Sovyetler’in iliklerine işleyen müzik
Demir Perde’nin ardında günün birinde, Moskova metrosunun karanlık bir köşesinde gizli bir alışveriş yapıldı. Birkaç rubleye karşılık Elvis Presley’nin Heartbreak Hotel parçasının basılı olduğu bir plağı satın alan Sovyet müziksever, bu kanundışı nesneyi parkasının kıvrımlarına gizledi. Evine gidip plağı yerleştirdi. Elvis’in hüzünlü sesi, isimsiz bir yoldaşın köprücük kemiklerinden yayılmaya başladı. Müzik, hastanelerin bir kenara attığı röntgen filmlerinden birine kayıtlıydı. O zamanlar Sovyetler Birliği’nde pop müziği dinlemek neredeyse imkansızdı. Batı kültürünün etkisini durdurmak için, “zararlı” olduğuna karar verilen her türlü eser yasaklanıyordu. Dünyayı yeni yeni kasıp kavurmaya başlayan Rock müziği de sansürlerden nasibini aldı elbette.
O tarihlerde Ruslan Bogoslowskij, Stanislaw Filon’un 1946’da Leningrad’da açtığı stüdyoya uğradı. Gündüzleri Sovyet hükümetini rahatsız etmeyecek tebrik mesajları ve küçük müzik kayıtları yapan stüdyo, akşamları Filon’un kendi keşfettiği bir cihazla yasaklı müzikleri gizlice kaydedip, el altından satıyordu. Ruslan, Filon’un bir türlü çözemediği sorununa ürpertici ve yaratıcı bir çözüm üretti. Plak yapmak için kullanılan malzeme zor bulunduğu için Filon talebi karşılayacak kadar müzik basamıyordu. Ruslan ise müziği hastanelerin bir kenara attığı röntgen filmlerine basmayı akıl etti.
Göğüs kafeslerine, kafatasları, akciğerler ve bacaklara basılan plakların çoğunda Batı müzikleri vardı. Duke Elligton, Elvis ve Beatles’ın notaları, Sovyet vatandaşların kemiklerinde hayat buluyordu. Sesler, özel bir cihaz aracılığıyla röntgen filmlerine aktarılıyor ve bu filmler tırnak makasıyla 23-25 cm çapında daireler halinde kesilip, ortaları sigarayla deliniyordu. Bu kayıtlara “roentgenizdat” (röntgen ve yayıncı kelimelerinden türetilmiş), “kaburgalar” ya da “kemikli Jazz” diyorlardı. Talep büyüktü ve Ruslan bu uğurda 15 yılda üç defa hapse girdi. Ama yılmadı. Bu yeraltı müzik akımının sonunu ise Sovyet hükümeti değil, o zamanların yeni teknolojisi kaset getirdi.

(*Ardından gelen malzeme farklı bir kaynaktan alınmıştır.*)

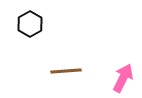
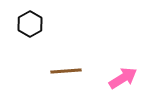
pink arrow: rotated 32 degrees clockwise
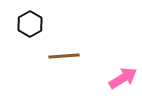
brown line: moved 2 px left, 15 px up
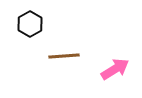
pink arrow: moved 8 px left, 9 px up
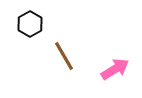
brown line: rotated 64 degrees clockwise
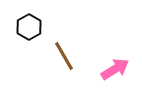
black hexagon: moved 1 px left, 3 px down
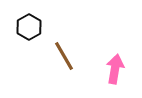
pink arrow: rotated 48 degrees counterclockwise
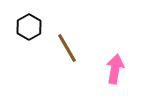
brown line: moved 3 px right, 8 px up
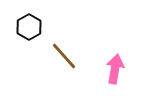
brown line: moved 3 px left, 8 px down; rotated 12 degrees counterclockwise
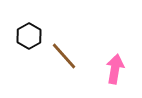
black hexagon: moved 9 px down
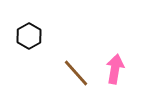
brown line: moved 12 px right, 17 px down
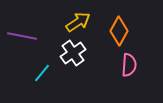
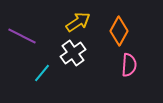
purple line: rotated 16 degrees clockwise
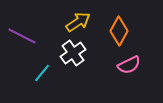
pink semicircle: rotated 60 degrees clockwise
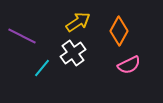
cyan line: moved 5 px up
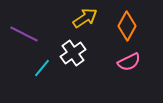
yellow arrow: moved 7 px right, 4 px up
orange diamond: moved 8 px right, 5 px up
purple line: moved 2 px right, 2 px up
pink semicircle: moved 3 px up
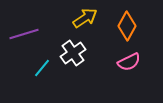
purple line: rotated 44 degrees counterclockwise
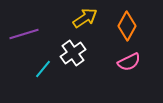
cyan line: moved 1 px right, 1 px down
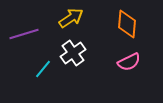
yellow arrow: moved 14 px left
orange diamond: moved 2 px up; rotated 24 degrees counterclockwise
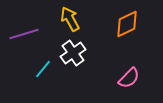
yellow arrow: moved 1 px left, 1 px down; rotated 85 degrees counterclockwise
orange diamond: rotated 60 degrees clockwise
pink semicircle: moved 16 px down; rotated 20 degrees counterclockwise
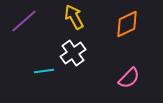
yellow arrow: moved 4 px right, 2 px up
purple line: moved 13 px up; rotated 24 degrees counterclockwise
cyan line: moved 1 px right, 2 px down; rotated 42 degrees clockwise
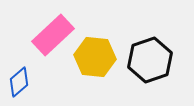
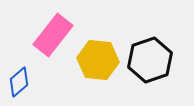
pink rectangle: rotated 9 degrees counterclockwise
yellow hexagon: moved 3 px right, 3 px down
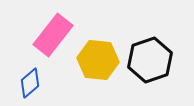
blue diamond: moved 11 px right, 1 px down
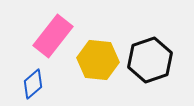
pink rectangle: moved 1 px down
blue diamond: moved 3 px right, 1 px down
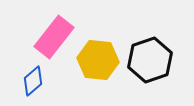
pink rectangle: moved 1 px right, 1 px down
blue diamond: moved 3 px up
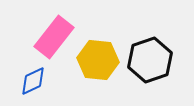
blue diamond: rotated 16 degrees clockwise
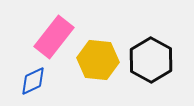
black hexagon: moved 1 px right; rotated 12 degrees counterclockwise
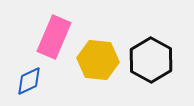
pink rectangle: rotated 15 degrees counterclockwise
blue diamond: moved 4 px left
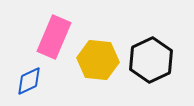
black hexagon: rotated 6 degrees clockwise
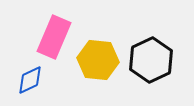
blue diamond: moved 1 px right, 1 px up
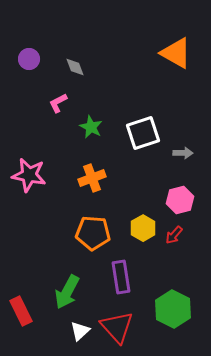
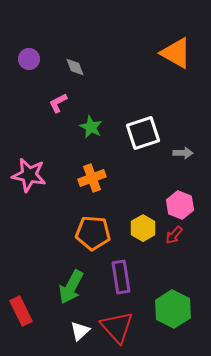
pink hexagon: moved 5 px down; rotated 24 degrees counterclockwise
green arrow: moved 4 px right, 5 px up
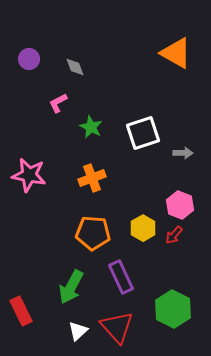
purple rectangle: rotated 16 degrees counterclockwise
white triangle: moved 2 px left
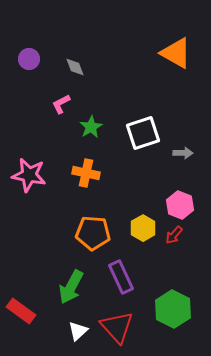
pink L-shape: moved 3 px right, 1 px down
green star: rotated 15 degrees clockwise
orange cross: moved 6 px left, 5 px up; rotated 32 degrees clockwise
red rectangle: rotated 28 degrees counterclockwise
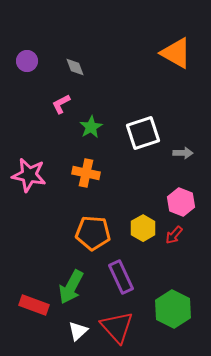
purple circle: moved 2 px left, 2 px down
pink hexagon: moved 1 px right, 3 px up
red rectangle: moved 13 px right, 6 px up; rotated 16 degrees counterclockwise
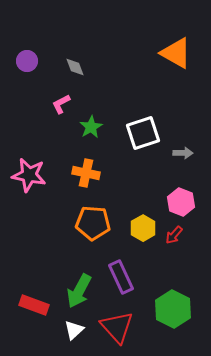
orange pentagon: moved 10 px up
green arrow: moved 8 px right, 4 px down
white triangle: moved 4 px left, 1 px up
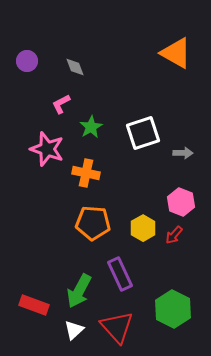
pink star: moved 18 px right, 26 px up; rotated 8 degrees clockwise
purple rectangle: moved 1 px left, 3 px up
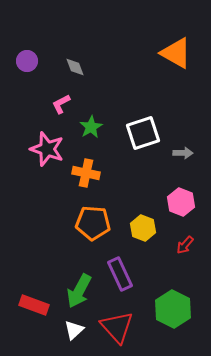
yellow hexagon: rotated 10 degrees counterclockwise
red arrow: moved 11 px right, 10 px down
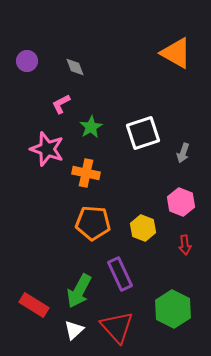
gray arrow: rotated 108 degrees clockwise
red arrow: rotated 48 degrees counterclockwise
red rectangle: rotated 12 degrees clockwise
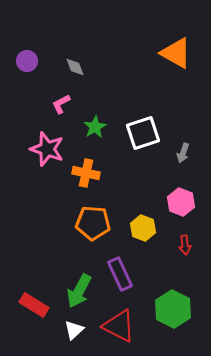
green star: moved 4 px right
red triangle: moved 2 px right, 1 px up; rotated 21 degrees counterclockwise
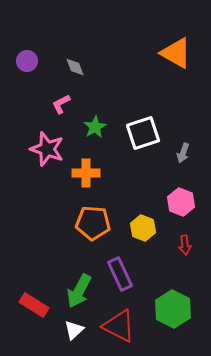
orange cross: rotated 12 degrees counterclockwise
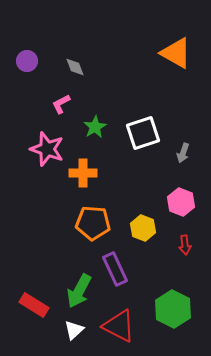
orange cross: moved 3 px left
purple rectangle: moved 5 px left, 5 px up
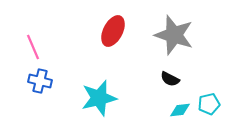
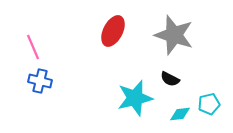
cyan star: moved 36 px right
cyan diamond: moved 4 px down
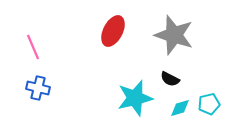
blue cross: moved 2 px left, 7 px down
cyan diamond: moved 6 px up; rotated 10 degrees counterclockwise
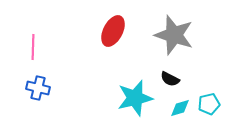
pink line: rotated 25 degrees clockwise
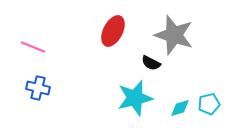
pink line: rotated 70 degrees counterclockwise
black semicircle: moved 19 px left, 16 px up
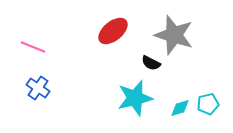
red ellipse: rotated 24 degrees clockwise
blue cross: rotated 20 degrees clockwise
cyan pentagon: moved 1 px left
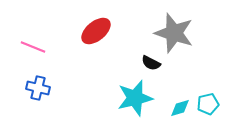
red ellipse: moved 17 px left
gray star: moved 2 px up
blue cross: rotated 20 degrees counterclockwise
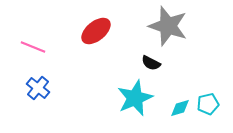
gray star: moved 6 px left, 7 px up
blue cross: rotated 25 degrees clockwise
cyan star: rotated 9 degrees counterclockwise
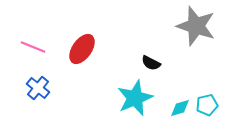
gray star: moved 28 px right
red ellipse: moved 14 px left, 18 px down; rotated 16 degrees counterclockwise
cyan pentagon: moved 1 px left, 1 px down
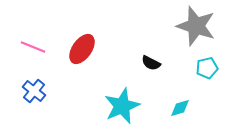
blue cross: moved 4 px left, 3 px down
cyan star: moved 13 px left, 8 px down
cyan pentagon: moved 37 px up
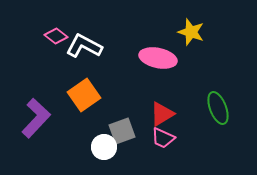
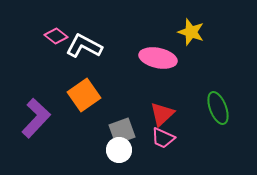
red triangle: rotated 12 degrees counterclockwise
white circle: moved 15 px right, 3 px down
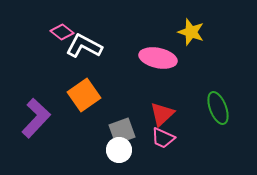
pink diamond: moved 6 px right, 4 px up
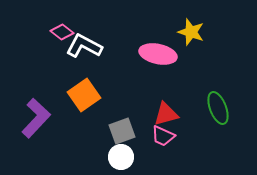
pink ellipse: moved 4 px up
red triangle: moved 4 px right; rotated 28 degrees clockwise
pink trapezoid: moved 2 px up
white circle: moved 2 px right, 7 px down
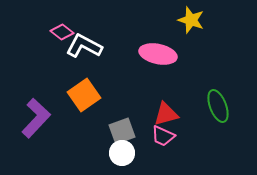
yellow star: moved 12 px up
green ellipse: moved 2 px up
white circle: moved 1 px right, 4 px up
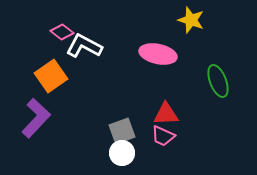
orange square: moved 33 px left, 19 px up
green ellipse: moved 25 px up
red triangle: rotated 12 degrees clockwise
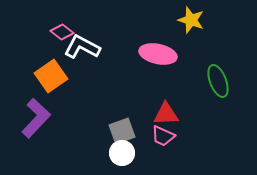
white L-shape: moved 2 px left, 1 px down
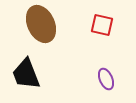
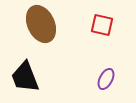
black trapezoid: moved 1 px left, 3 px down
purple ellipse: rotated 50 degrees clockwise
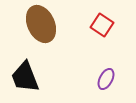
red square: rotated 20 degrees clockwise
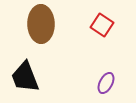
brown ellipse: rotated 24 degrees clockwise
purple ellipse: moved 4 px down
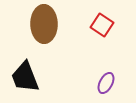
brown ellipse: moved 3 px right
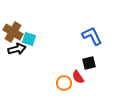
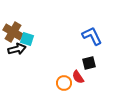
cyan square: moved 2 px left
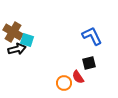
cyan square: moved 1 px down
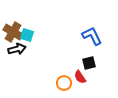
cyan square: moved 5 px up
red semicircle: moved 2 px right
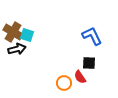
black square: rotated 16 degrees clockwise
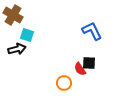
brown cross: moved 17 px up
blue L-shape: moved 5 px up
red semicircle: moved 8 px up
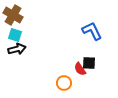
cyan square: moved 12 px left
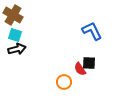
orange circle: moved 1 px up
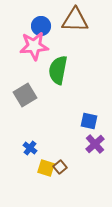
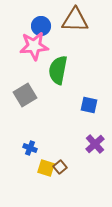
blue square: moved 16 px up
blue cross: rotated 16 degrees counterclockwise
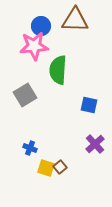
green semicircle: rotated 8 degrees counterclockwise
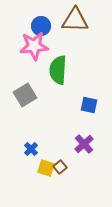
purple cross: moved 11 px left
blue cross: moved 1 px right, 1 px down; rotated 24 degrees clockwise
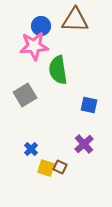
green semicircle: rotated 12 degrees counterclockwise
brown square: rotated 24 degrees counterclockwise
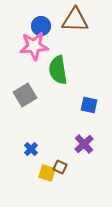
yellow square: moved 1 px right, 5 px down
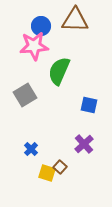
green semicircle: moved 1 px right, 1 px down; rotated 32 degrees clockwise
brown square: rotated 16 degrees clockwise
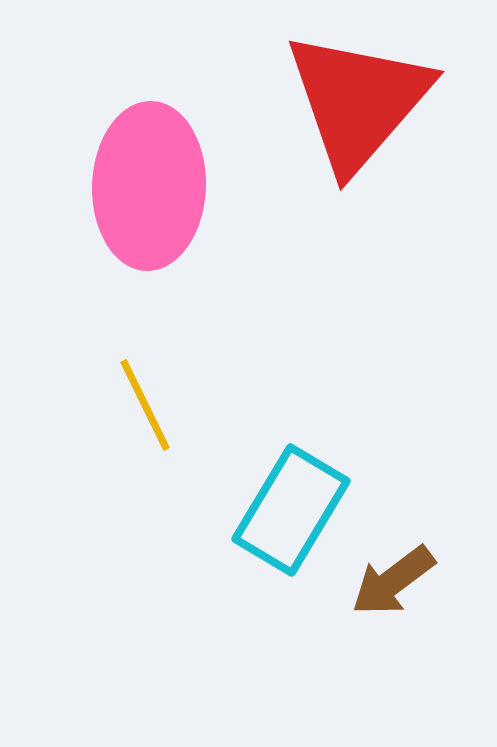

30’larda buldu Flaş baba oldu
MIT elektrik mühendisliği profesörü Harold Eugene Edgerton, hareket hâlindeki nesneleri ve olayları daha iyi gözlemlemek için1930’ların başında bir teknik geliştirdi. Stroboskopları, yani düzenli aralıklarla ışık veren lambaları kullanmaya başlayan Edgerton, birçok çarpıcı fotoğraf çekti. Saniyede 120 defa çakan bu cihazla çektiği fotoğraflar çok sayıda sanatçıya ilham kaynağı oldu. Edgerton, belgesellerinde kullanması için Jacques Cousteau’ya, icat ettiği bu elektronik flaş teknolojisinden faydalanan kamera ve radarlar üretti. Tarihe “Flaş baba” olarak geçti.